Dandori Desktop provides tools for byte conversions that can aid in finding values.


Attempts have been made to chart the bytes of various AI parameters to uncover patterns and the locations of values in order to manipulate them. The current diagrams mostly illustrate the inventory system.

There are many bytes AFTER the end of the inventory which ends in 4 bytes of 255, 255, 255, 255 (-1), but I have no idea what they do yet. I believe they're probably the overrides for TekiAIParameter, territory, and each enemy's custom AI arguments.

Creature AI[edit]

Details the drop system for a regular enemy (and eggs).
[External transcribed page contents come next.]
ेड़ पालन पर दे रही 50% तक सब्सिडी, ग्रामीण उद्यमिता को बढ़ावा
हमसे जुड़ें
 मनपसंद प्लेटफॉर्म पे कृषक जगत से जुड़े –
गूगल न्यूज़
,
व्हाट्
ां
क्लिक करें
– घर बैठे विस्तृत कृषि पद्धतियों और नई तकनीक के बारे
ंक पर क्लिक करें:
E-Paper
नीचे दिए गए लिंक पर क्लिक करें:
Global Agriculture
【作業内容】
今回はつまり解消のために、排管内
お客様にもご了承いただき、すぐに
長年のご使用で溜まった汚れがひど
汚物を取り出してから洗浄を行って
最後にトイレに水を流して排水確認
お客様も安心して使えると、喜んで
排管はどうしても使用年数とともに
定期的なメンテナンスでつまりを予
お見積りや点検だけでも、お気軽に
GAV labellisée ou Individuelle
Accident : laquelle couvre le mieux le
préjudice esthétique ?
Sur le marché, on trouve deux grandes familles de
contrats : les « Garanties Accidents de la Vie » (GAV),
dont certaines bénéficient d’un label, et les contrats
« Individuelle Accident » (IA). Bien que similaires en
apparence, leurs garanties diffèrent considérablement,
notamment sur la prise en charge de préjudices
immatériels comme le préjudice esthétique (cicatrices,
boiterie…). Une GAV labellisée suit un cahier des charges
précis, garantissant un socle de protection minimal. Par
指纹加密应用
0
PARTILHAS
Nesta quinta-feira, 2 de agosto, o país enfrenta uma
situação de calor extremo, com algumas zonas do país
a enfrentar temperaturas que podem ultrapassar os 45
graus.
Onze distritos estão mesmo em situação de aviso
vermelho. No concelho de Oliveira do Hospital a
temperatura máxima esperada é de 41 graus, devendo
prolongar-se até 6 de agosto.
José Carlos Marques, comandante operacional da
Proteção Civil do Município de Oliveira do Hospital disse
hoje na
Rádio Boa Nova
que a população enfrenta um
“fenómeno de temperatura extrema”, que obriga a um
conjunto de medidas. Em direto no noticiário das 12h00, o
The inventory system used here is the same as in GroupDropManager's, so it helps to understand creatures first.


ActorSpawner AI[edit]

ActorSpawners are a little different, and their only drop is the thing they spawn, with some configuration for it.


GroupDropManager AI[edit]


NoraSpawner AI[edit]


PortalTrigger Gen Variable[edit]

This chart is for the PortalTrigger.Static part of ActorSerializeParameter and will usually be used in conjunction with portal objects like MadoriRuins and DownPortal.



The best way of breaking down the AI parameter (I have found) is to combine the blueprint JSONs from the Sublevels/ folder, with the ActorPlacementInfo file of the same type. The Sublevels files contain the gen_variables that seem to be encoded into the byte arrays of ActorSerializeParameter.

AI parameters can be found by searching for {entity}AI_GEN_VARIABLE, for example ElecMushiAI_GEN_VARIABLE for Anode Beetles. Most of the contents of that object's Properties will be encoded in that actor's ActorSerializeParameter.AI.Static in the ActorPlacementInfo file, so you can compare things like the drop numbers, asset path and other such floats for occurrences of those values in the AI array. Strings are often the easiest to find/locate with due to their easy to spot nature (look for the big sequence of non-0 numbers and decode it to see if it matches what you need).